ABOUT THIS EXERCISE
Scan the entries below for "ideal" and copy each line that holds it.

** DATASET RECORDS follows **

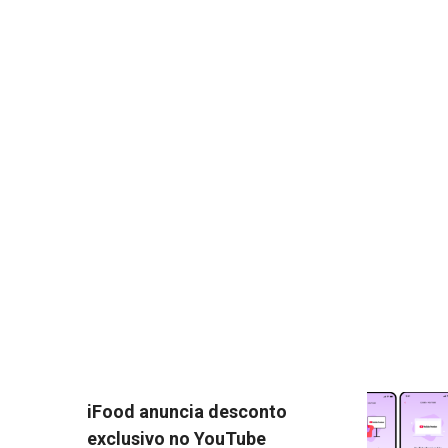
iFood anuncia desconto
exclusivo no YouTube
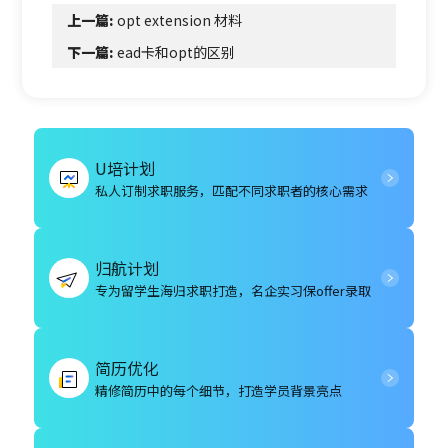
上一篇:
opt extension 材料
下一篇:
ead卡和opt的区别
U培计划
私人订制求职服务，匹配不同求职者的核心需求
归航计划
专为留学生海归求职打造，名企实习保offer录取
简历优化
精修简历中的每个细节，打造学员背景亮点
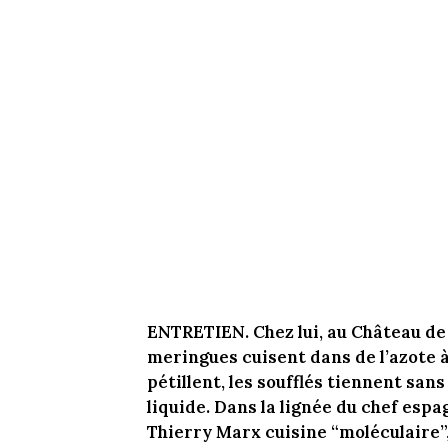
ENTRETIEN. Chez lui, au Château de 
meringues cuisent dans
de l’azote 
pétillent, les soufflés tiennent sans
liquide. Dans la lignée du chef espag
Thierry Marx cuisine “moléculaire”,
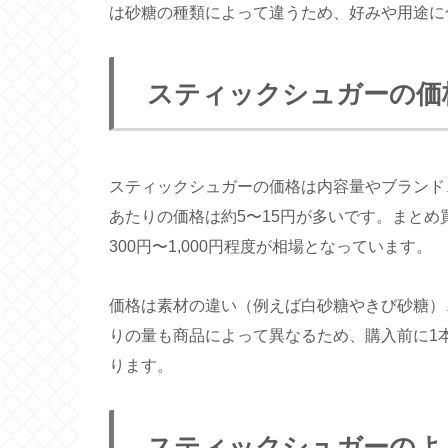
は砂糖の種類によって違うため、好みや用途に
スティックシュガーの価
スティックシュガーの価格は内容量やブランド
あたりの価格は約5〜15円が多いです。まとめ買
300円〜1,000円程度が相場となっています。
価格は素材の違い（例えば白砂糖やきび砂糖）
りの量も商品によって異なるため、購入前に1
ります。
スティックシュガーのよ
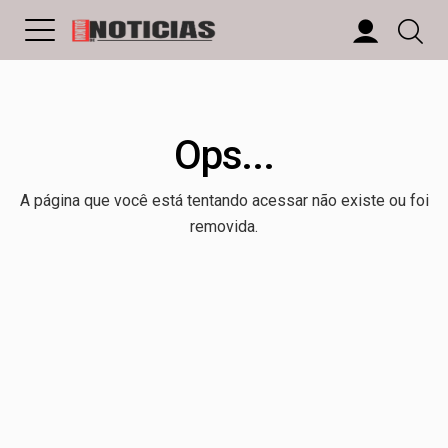
Ops...
A página que você está tentando acessar não existe ou foi
removida.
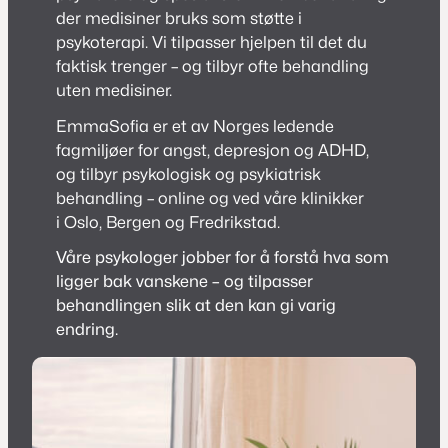
der medisiner bruks som støtte i
psykoterapi. Vi tilpasser hjelpen til det du
faktisk trenger – og tilbyr ofte behandling
uten medisiner.
EmmaSofia er et av Norges ledende
fagmiljøer for angst, depresjon og ADHD,
og tilbyr psykologisk og psykiatrisk
behandling – online og ved våre klinikker
i Oslo, Bergen og Fredrikstad.
Våre psykologer jobber for å forstå hva som
ligger bak vanskene – og tilpasser
behandlingen slik at den kan gi varig
endring.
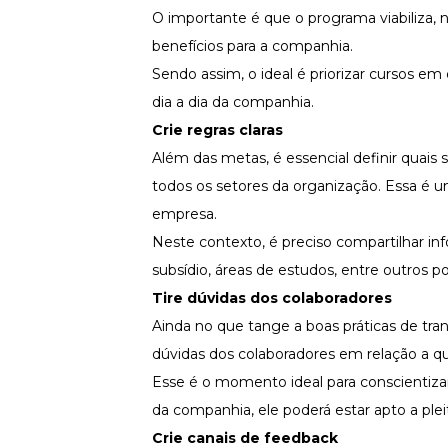
O importante é que o programa viabiliza,
benefícios para a companhia.
Sendo assim, o ideal é priorizar cursos e
dia a dia da companhia.
Crie regras claras
Além das metas, é essencial definir quais s
todos os setores da organização. Essa é 
empresa.
Neste contexto, é preciso compartilhar in
subsídio, áreas de estudos, entre outros p
Tire dúvidas dos colaboradores
Ainda no que tange a boas práticas de tra
dúvidas dos colaboradores em relação a q
Esse é o momento ideal para conscientiza
da companhia, ele poderá estar apto a pleit
Crie canais de feedback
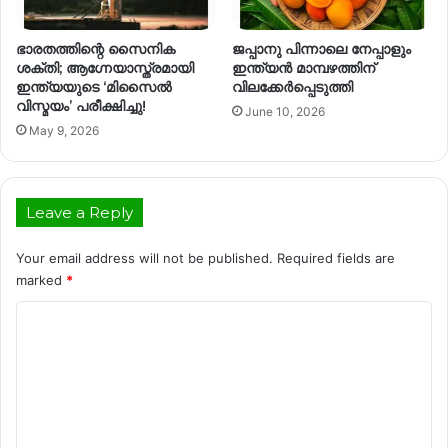
ഭാരതത്തിന്റെ സൈനിക
ജപ്പാനു പിന്നാലെ നേപ്പാളും
ശക്തി; ആഗ്നേയാസ്ത്രമായി
ഇന്ത്യൻ മാമ്പഴത്തിന്
ഇന്ത്യയുടെ ‘മിസൈൽ
വിലക്കേർപ്പെടുത്തി
വിസ്മയം’ പരീക്ഷിച്ചു!
June 10, 2026
May 9, 2026
Leave a Reply
Your email address will not be published.
Required fields are
marked
*
C
o
m
m
e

** End of DATASET RECORDS **

SOLUTION TO THIS TASK
Sendo assim, o ideal é priorizar cursos e
Esse é o momento ideal para conscientiza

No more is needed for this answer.